In our calorie-counting culture, that diet soda seems like a win-win: you get your sugary fix without the 140-plus caloric impact of a regular can of soda—made possible by the “magic” of artificial sweetener. However, more and more studies are showing that those diet drinks may be having the opposite effect on our waistlines—and our health. Here are five reasons why swapping out your diet soda for water or another unsweetened beverage, like seltzer or tea, is your healthiest option:
It can increase insulin production. The pancreas secretes insulin, the hormone in charge of telling your body how to process sugar—whether it’s to be used for energy or stored as fat. Emerging research suggests that the artificial sweeteners in diet sodas trick the body into believing sugar is incoming and therefore, it produces the necessary insulin. When that anticipated sugar doesn’t arrive, it may disrupt your body’s metabolic processes as a result. This may be a possible link to regular diet soda consumption and metabolic syndrome, a pre-diabetic condition marked by a large waist circumference and high blood pressure and blood glucose levels.
It can trick you into overeating. Although that can of soda uses artificial sugar, your body may still respond as it would to the real thing. When the “sweet” receptors in your brain are triggered, they too, expect the arrival of calories that never show. When this promised burst of energy does not come, your body may try to make up for them, triggering your hunger to help make up for the perceived deficit.
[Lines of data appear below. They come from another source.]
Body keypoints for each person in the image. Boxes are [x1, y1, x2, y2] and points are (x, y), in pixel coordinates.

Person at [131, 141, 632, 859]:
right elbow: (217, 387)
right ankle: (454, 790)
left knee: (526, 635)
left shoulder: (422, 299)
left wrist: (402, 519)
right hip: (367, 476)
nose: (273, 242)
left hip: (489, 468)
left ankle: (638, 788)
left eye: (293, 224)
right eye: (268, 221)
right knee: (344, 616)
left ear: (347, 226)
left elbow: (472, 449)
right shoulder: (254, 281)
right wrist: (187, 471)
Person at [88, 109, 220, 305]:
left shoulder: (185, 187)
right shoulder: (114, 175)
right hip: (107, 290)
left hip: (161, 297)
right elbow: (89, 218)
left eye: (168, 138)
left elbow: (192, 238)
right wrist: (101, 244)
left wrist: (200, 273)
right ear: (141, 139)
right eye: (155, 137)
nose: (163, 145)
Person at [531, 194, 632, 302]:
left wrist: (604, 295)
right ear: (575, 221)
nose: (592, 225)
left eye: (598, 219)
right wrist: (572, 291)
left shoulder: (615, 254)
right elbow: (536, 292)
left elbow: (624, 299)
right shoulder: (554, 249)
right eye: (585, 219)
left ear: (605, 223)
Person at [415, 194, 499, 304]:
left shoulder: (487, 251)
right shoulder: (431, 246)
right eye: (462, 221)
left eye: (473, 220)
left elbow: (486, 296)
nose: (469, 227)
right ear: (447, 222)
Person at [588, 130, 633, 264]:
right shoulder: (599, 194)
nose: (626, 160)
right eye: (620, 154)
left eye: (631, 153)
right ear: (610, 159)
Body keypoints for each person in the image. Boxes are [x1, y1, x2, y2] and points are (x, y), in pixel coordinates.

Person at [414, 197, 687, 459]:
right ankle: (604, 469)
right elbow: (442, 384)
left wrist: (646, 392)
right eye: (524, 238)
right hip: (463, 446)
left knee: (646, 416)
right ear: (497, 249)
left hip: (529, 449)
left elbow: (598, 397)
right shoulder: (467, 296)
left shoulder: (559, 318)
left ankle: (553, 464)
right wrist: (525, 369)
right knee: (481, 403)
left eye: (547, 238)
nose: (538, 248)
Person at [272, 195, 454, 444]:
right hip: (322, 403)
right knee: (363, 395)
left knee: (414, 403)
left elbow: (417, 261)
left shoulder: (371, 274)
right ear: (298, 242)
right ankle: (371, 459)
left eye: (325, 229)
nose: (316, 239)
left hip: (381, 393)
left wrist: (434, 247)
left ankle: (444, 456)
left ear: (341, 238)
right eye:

It fuels your sugar addiction. Though you may think that artificial sugar is keeping your addiction to “real” sugar at bay, it may be feeding the dragon. While you may not actually taste the difference, artificial sweeteners are actually over 200 times sweeter than the real stuff. Over time, your taste buds become “immune” to that level of sweetness, making you crave more and more sugar to get your fix.
It could negatively impact your brain health. There is evidence that diet soda could lead to an increased risk in both all-cause dementia, Alzheimer’s-related dementia, and stroke. While there are a multitude of factors that can increase one’s risk of these diseases, a recent study showed that out of 4,000 participants, those who drank diet soda on a daily basis were three times as likely to develop both stroke and dementia in the next ten years than those who did not.
It may alter your gut’s delicate microbiome. Another recent study has shown that artificial sweeteners ingested by mice negatively affected their gut bacteria—specifically the intestinal bacteria in charge of metabolism. The study found that artificial sweeteners enhanced this bacteria’s ability to pull energy from food and store it as fat, thereby increasing weight gain, which would subsequently lead to obesity and its related problems.
While more research is being conducted to conclusively determine the link between weight gain and other health issues related to the consumption of diet soda, one thing is for certain: when it comes to your food and beverage choices, the cleaner, the better. At the end of the day, water will always be healthier than sugary beverages, whether artificially sweetened or not.